▶ _Data for this task_
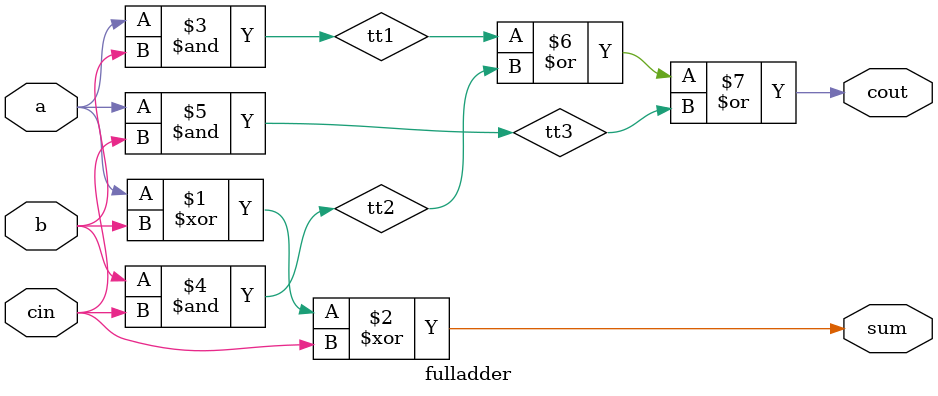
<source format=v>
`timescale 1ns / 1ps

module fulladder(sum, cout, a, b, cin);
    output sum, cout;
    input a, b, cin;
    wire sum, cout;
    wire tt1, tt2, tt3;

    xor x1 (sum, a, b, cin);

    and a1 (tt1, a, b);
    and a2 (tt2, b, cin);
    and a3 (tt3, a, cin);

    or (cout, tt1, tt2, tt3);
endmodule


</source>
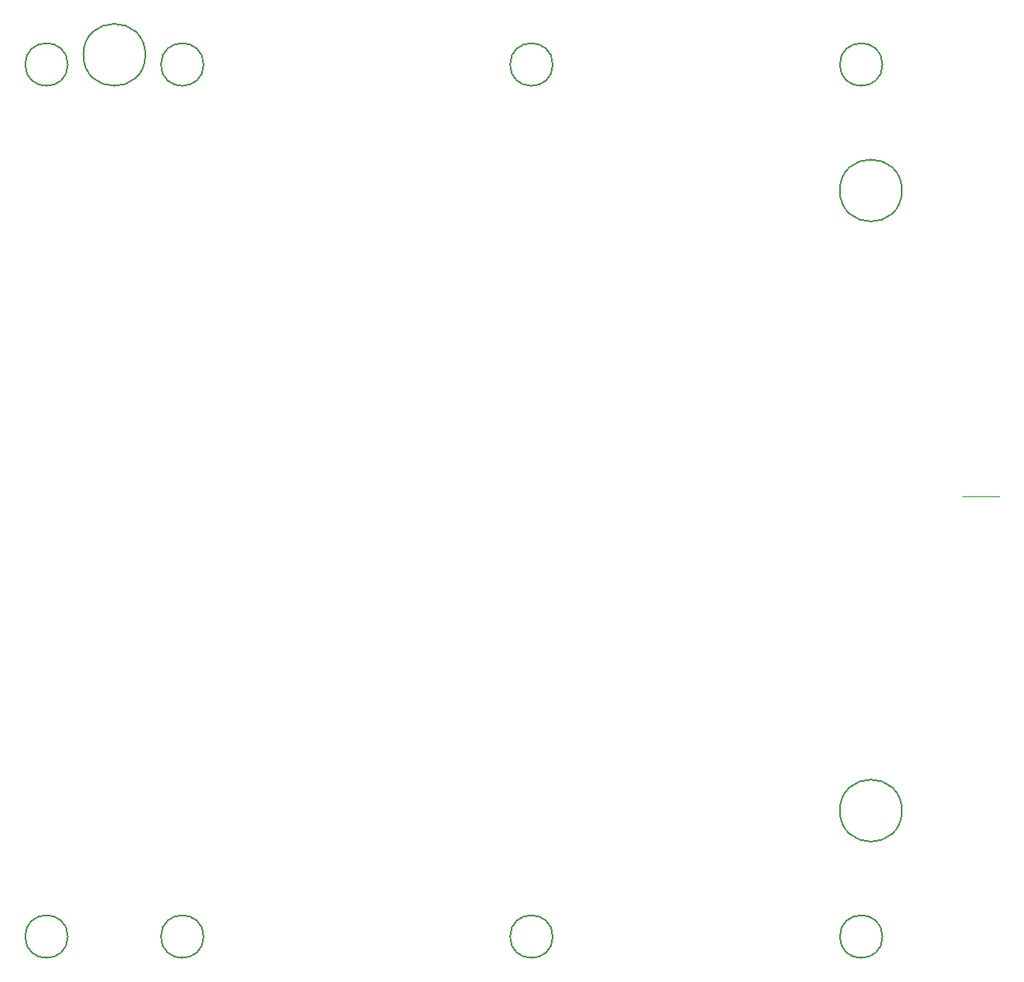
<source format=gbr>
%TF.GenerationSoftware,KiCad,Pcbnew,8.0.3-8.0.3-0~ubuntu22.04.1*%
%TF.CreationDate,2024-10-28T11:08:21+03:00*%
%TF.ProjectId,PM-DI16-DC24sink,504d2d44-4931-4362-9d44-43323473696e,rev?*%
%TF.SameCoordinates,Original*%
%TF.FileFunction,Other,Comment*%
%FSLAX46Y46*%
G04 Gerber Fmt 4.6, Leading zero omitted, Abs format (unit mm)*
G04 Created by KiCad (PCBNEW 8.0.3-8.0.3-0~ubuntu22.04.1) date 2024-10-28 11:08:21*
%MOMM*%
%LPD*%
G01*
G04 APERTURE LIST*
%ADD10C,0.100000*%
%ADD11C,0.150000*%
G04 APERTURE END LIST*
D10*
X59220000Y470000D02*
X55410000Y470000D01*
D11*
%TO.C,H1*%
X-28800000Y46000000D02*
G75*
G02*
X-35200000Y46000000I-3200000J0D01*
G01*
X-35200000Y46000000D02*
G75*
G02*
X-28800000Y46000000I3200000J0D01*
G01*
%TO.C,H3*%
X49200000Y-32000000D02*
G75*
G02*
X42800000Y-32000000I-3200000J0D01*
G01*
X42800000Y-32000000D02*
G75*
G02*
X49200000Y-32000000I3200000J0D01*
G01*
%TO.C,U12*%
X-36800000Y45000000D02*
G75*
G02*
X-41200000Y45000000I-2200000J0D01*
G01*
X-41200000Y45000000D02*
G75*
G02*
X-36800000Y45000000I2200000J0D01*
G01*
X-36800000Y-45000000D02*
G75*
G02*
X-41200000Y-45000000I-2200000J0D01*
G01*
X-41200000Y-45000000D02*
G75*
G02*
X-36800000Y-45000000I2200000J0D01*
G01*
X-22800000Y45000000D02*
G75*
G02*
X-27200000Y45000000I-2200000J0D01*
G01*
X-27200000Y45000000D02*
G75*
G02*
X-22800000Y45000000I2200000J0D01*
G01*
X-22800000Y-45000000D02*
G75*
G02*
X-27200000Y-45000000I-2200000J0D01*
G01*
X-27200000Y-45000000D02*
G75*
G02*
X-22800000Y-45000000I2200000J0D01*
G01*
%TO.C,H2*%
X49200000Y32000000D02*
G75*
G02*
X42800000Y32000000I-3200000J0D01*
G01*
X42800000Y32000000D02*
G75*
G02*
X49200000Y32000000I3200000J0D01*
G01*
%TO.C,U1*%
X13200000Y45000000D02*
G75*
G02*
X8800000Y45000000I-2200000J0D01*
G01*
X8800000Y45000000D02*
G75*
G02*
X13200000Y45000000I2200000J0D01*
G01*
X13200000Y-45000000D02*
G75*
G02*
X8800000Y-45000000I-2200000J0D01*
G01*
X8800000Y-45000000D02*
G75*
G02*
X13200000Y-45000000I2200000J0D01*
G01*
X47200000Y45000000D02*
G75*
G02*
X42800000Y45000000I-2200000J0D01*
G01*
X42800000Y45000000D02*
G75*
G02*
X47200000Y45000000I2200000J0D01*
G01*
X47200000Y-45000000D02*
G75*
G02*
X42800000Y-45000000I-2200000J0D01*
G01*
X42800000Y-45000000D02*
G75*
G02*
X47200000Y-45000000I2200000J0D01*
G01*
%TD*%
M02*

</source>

▶ _Instructions to follow_
In your copy, exclude the pictures and repeat each entry above exactly.

▶ _Exercise answer_
<source format=v>
`timescale 1ns / 1ps

module fulladder(sum, cout, a, b, cin);
    output sum, cout;
    input a, b, cin;
    wire sum, cout;
    wire tt1, tt2, tt3;

    xor x1 (sum, a, b, cin);

    and a1 (tt1, a, b);
    and a2 (tt2, b, cin);
    and a3 (tt3, a, cin);

    or (cout, tt1, tt2, tt3);
endmodule


</source>
<source format=gbr>
%TF.GenerationSoftware,KiCad,Pcbnew,8.0.3-8.0.3-0~ubuntu22.04.1*%
%TF.CreationDate,2024-10-28T11:08:21+03:00*%
%TF.ProjectId,PM-DI16-DC24sink,504d2d44-4931-4362-9d44-43323473696e,rev?*%
%TF.SameCoordinates,Original*%
%TF.FileFunction,Other,Comment*%
%FSLAX46Y46*%
G04 Gerber Fmt 4.6, Leading zero omitted, Abs format (unit mm)*
G04 Created by KiCad (PCBNEW 8.0.3-8.0.3-0~ubuntu22.04.1) date 2024-10-28 11:08:21*
%MOMM*%
%LPD*%
G01*
G04 APERTURE LIST*
%ADD10C,0.100000*%
%ADD11C,0.150000*%
G04 APERTURE END LIST*
D10*
X59220000Y470000D02*
X55410000Y470000D01*
D11*
%TO.C,H1*%
X-28800000Y46000000D02*
G75*
G02*
X-35200000Y46000000I-3200000J0D01*
G01*
X-35200000Y46000000D02*
G75*
G02*
X-28800000Y46000000I3200000J0D01*
G01*
%TO.C,H3*%
X49200000Y-32000000D02*
G75*
G02*
X42800000Y-32000000I-3200000J0D01*
G01*
X42800000Y-32000000D02*
G75*
G02*
X49200000Y-32000000I3200000J0D01*
G01*
%TO.C,U12*%
X-36800000Y45000000D02*
G75*
G02*
X-41200000Y45000000I-2200000J0D01*
G01*
X-41200000Y45000000D02*
G75*
G02*
X-36800000Y45000000I2200000J0D01*
G01*
X-36800000Y-45000000D02*
G75*
G02*
X-41200000Y-45000000I-2200000J0D01*
G01*
X-41200000Y-45000000D02*
G75*
G02*
X-36800000Y-45000000I2200000J0D01*
G01*
X-22800000Y45000000D02*
G75*
G02*
X-27200000Y45000000I-2200000J0D01*
G01*
X-27200000Y45000000D02*
G75*
G02*
X-22800000Y45000000I2200000J0D01*
G01*
X-22800000Y-45000000D02*
G75*
G02*
X-27200000Y-45000000I-2200000J0D01*
G01*
X-27200000Y-45000000D02*
G75*
G02*
X-22800000Y-45000000I2200000J0D01*
G01*
%TO.C,H2*%
X49200000Y32000000D02*
G75*
G02*
X42800000Y32000000I-3200000J0D01*
G01*
X42800000Y32000000D02*
G75*
G02*
X49200000Y32000000I3200000J0D01*
G01*
%TO.C,U1*%
X13200000Y45000000D02*
G75*
G02*
X8800000Y45000000I-2200000J0D01*
G01*
X8800000Y45000000D02*
G75*
G02*
X13200000Y45000000I2200000J0D01*
G01*
X13200000Y-45000000D02*
G75*
G02*
X8800000Y-45000000I-2200000J0D01*
G01*
X8800000Y-45000000D02*
G75*
G02*
X13200000Y-45000000I2200000J0D01*
G01*
X47200000Y45000000D02*
G75*
G02*
X42800000Y45000000I-2200000J0D01*
G01*
X42800000Y45000000D02*
G75*
G02*
X47200000Y45000000I2200000J0D01*
G01*
X47200000Y-45000000D02*
G75*
G02*
X42800000Y-45000000I-2200000J0D01*
G01*
X42800000Y-45000000D02*
G75*
G02*
X47200000Y-45000000I2200000J0D01*
G01*
%TD*%
M02*

</source>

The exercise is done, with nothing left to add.